In a sea of hoodies and sneakers, he appears in a three-piece suit. And the hat? No, it’s its own ritual. The fedora is reserved for weekends, holidays, and museum trips.
His style has already started spreading in the school without uniforms. “A friend of mine came over with a tie this week,” he said.
He understands why people projected the perfect detective character on him: the impossible heist, the impossible detective. He loves Poirot – “very handsome” – and likes the idea that an unusual crime requires someone who looks unusual. “When something unusual happens, you don’t imagine a normal detective,” he said. “You imagine someone different.”

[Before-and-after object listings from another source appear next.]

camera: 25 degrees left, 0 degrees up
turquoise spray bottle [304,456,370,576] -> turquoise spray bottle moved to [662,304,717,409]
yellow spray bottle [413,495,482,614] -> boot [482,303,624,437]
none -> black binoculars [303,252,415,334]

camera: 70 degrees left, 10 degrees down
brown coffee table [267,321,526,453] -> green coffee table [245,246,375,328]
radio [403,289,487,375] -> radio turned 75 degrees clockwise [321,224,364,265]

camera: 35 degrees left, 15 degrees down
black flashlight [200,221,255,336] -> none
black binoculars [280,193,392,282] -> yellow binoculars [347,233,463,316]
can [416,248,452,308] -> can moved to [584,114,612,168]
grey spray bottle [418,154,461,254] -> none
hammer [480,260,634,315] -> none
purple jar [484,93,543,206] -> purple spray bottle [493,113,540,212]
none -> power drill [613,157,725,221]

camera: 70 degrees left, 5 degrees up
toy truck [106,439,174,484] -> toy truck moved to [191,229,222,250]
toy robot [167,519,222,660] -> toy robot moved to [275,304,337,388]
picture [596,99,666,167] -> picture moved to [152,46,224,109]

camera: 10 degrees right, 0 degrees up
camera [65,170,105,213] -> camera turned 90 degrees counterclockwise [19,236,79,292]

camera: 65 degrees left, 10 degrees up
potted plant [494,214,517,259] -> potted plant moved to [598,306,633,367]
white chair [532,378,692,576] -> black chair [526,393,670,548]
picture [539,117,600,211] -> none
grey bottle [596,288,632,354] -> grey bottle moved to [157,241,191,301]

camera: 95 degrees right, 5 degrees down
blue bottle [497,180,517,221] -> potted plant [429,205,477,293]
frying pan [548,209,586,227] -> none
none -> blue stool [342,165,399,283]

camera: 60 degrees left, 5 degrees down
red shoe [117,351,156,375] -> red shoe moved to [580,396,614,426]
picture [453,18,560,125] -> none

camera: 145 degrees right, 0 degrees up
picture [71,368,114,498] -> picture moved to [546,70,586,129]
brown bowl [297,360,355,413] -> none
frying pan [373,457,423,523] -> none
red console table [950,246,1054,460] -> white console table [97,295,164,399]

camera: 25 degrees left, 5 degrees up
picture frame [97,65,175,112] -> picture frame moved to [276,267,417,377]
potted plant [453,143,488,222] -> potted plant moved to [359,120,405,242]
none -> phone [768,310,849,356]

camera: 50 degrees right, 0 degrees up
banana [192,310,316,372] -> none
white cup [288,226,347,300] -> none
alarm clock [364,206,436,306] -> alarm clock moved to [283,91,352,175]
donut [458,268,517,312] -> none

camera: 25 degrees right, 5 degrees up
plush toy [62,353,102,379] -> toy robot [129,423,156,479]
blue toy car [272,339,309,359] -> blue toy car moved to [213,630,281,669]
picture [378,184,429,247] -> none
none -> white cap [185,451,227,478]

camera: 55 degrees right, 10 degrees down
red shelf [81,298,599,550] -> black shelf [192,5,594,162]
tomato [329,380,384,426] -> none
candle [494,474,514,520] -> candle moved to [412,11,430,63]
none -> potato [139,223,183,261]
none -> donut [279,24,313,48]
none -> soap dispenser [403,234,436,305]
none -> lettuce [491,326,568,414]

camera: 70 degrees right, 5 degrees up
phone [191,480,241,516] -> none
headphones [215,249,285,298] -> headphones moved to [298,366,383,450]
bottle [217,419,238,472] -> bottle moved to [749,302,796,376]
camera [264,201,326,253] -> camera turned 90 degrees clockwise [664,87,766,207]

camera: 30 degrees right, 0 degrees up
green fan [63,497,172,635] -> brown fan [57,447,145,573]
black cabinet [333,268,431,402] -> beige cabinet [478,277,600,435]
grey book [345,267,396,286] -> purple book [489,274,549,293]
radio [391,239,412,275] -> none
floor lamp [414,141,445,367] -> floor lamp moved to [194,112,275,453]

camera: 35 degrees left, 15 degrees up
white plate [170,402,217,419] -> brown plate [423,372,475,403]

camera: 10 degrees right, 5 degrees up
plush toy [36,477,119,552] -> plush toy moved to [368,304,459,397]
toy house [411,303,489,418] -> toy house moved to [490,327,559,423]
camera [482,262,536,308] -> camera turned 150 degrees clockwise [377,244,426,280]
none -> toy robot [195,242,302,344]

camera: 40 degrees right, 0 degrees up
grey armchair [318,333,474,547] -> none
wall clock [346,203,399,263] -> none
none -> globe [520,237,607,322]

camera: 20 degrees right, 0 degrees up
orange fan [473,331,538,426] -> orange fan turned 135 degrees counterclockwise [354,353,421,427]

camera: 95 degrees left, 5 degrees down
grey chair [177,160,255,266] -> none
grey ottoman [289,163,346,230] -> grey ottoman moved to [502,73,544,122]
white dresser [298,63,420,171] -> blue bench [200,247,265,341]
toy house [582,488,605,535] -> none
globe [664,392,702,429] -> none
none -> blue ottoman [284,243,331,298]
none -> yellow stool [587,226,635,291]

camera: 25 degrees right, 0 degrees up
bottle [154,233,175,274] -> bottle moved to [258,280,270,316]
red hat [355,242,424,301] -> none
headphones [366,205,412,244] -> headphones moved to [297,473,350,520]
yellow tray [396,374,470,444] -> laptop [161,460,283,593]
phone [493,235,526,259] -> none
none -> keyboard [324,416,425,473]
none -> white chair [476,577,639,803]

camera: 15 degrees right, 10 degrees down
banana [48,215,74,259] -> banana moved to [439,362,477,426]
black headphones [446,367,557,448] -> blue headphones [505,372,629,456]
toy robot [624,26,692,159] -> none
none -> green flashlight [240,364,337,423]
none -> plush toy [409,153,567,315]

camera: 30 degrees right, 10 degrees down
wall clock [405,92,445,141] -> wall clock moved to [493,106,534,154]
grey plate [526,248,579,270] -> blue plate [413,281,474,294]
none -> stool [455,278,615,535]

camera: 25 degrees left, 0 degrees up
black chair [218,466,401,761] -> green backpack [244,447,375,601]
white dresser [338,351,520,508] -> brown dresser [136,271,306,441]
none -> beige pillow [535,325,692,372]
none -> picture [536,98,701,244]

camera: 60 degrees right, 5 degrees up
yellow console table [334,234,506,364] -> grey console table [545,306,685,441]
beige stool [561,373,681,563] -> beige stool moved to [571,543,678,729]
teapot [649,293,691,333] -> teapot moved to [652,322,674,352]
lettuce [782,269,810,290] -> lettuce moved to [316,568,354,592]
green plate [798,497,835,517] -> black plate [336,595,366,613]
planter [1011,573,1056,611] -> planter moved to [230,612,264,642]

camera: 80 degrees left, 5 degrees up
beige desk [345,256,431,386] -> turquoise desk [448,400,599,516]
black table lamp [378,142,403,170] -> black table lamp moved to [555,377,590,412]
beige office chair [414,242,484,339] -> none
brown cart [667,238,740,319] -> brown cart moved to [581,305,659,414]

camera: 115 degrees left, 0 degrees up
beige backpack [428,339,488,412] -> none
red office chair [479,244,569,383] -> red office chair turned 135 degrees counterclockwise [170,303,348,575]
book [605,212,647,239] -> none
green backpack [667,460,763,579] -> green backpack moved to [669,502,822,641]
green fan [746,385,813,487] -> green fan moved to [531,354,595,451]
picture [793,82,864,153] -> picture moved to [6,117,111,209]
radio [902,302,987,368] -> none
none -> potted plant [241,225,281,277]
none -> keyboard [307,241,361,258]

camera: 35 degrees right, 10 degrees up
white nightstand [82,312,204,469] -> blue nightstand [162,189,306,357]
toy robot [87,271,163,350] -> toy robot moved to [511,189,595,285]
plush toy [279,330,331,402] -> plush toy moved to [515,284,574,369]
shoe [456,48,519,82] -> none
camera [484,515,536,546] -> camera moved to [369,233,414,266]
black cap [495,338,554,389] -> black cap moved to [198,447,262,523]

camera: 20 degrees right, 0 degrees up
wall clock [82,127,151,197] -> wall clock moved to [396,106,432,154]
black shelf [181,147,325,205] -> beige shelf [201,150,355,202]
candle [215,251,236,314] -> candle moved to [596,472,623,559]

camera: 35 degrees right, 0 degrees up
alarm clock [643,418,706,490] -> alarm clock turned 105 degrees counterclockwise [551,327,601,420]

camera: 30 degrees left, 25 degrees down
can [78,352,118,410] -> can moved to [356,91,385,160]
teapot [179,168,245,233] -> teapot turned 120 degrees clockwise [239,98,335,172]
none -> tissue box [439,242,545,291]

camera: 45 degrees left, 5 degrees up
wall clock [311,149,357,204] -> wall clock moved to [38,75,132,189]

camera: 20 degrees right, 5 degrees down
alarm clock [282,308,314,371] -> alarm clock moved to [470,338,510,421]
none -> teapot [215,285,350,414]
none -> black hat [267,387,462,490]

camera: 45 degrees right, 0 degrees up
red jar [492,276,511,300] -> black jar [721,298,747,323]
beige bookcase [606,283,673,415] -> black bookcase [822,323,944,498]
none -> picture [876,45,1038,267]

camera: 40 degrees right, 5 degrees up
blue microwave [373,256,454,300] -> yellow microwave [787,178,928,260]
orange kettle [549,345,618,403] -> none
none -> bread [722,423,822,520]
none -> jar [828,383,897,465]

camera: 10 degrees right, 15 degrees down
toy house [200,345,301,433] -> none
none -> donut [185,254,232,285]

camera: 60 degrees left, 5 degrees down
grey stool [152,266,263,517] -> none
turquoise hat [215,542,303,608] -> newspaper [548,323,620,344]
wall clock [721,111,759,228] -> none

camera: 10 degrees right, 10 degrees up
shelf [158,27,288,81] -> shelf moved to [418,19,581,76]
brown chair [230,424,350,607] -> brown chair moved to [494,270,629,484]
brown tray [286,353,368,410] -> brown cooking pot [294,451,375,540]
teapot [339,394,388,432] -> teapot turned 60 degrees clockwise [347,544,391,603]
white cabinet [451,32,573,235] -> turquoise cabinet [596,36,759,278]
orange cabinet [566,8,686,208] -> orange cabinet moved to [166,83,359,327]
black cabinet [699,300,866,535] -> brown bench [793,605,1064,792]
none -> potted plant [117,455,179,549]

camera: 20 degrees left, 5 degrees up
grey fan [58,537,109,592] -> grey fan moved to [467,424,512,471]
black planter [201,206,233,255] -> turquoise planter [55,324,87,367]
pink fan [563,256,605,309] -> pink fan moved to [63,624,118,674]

That tendency fits the world he comes from. His mother, Félicité Garzon Delvaux, grew up in an 18th-century museum-palace, was the daughter of a curator and an artist, and regularly took her son to exhibitions.
“Art and museums are living places,” he said. “Life without art is not life.”
For Pedro, art and imagination were part of everyday life. So when millions of people projected stories on a frame of him in a fedora next to armed police in the Louvre, he recognized the power of an image and let the myth breathe before moving on.
He remained silent for several days, then changed his Instagram from private to public.
“People had to try to figure out who I was,” he said. “Then the journalists came and I told them my age. They were very surprised.”
He is confident about whatever happens next. “I am waiting for people to approach me for films,” he said with a smile. “It will be a lot of fun.”
In a story of theft and security lapses, “Fedora Man” is a suave defendant – a teenager who believes that art, style and a good mystery belong in ordinary life. A photograph turned him into an icon. Meeting him confirms that he is convincingly real.
“I’m a star,” he says – less a boast than an experiment, as if he’s trying on words the same way he does a hat. “I’ll keep dressing like this. It’s my style.”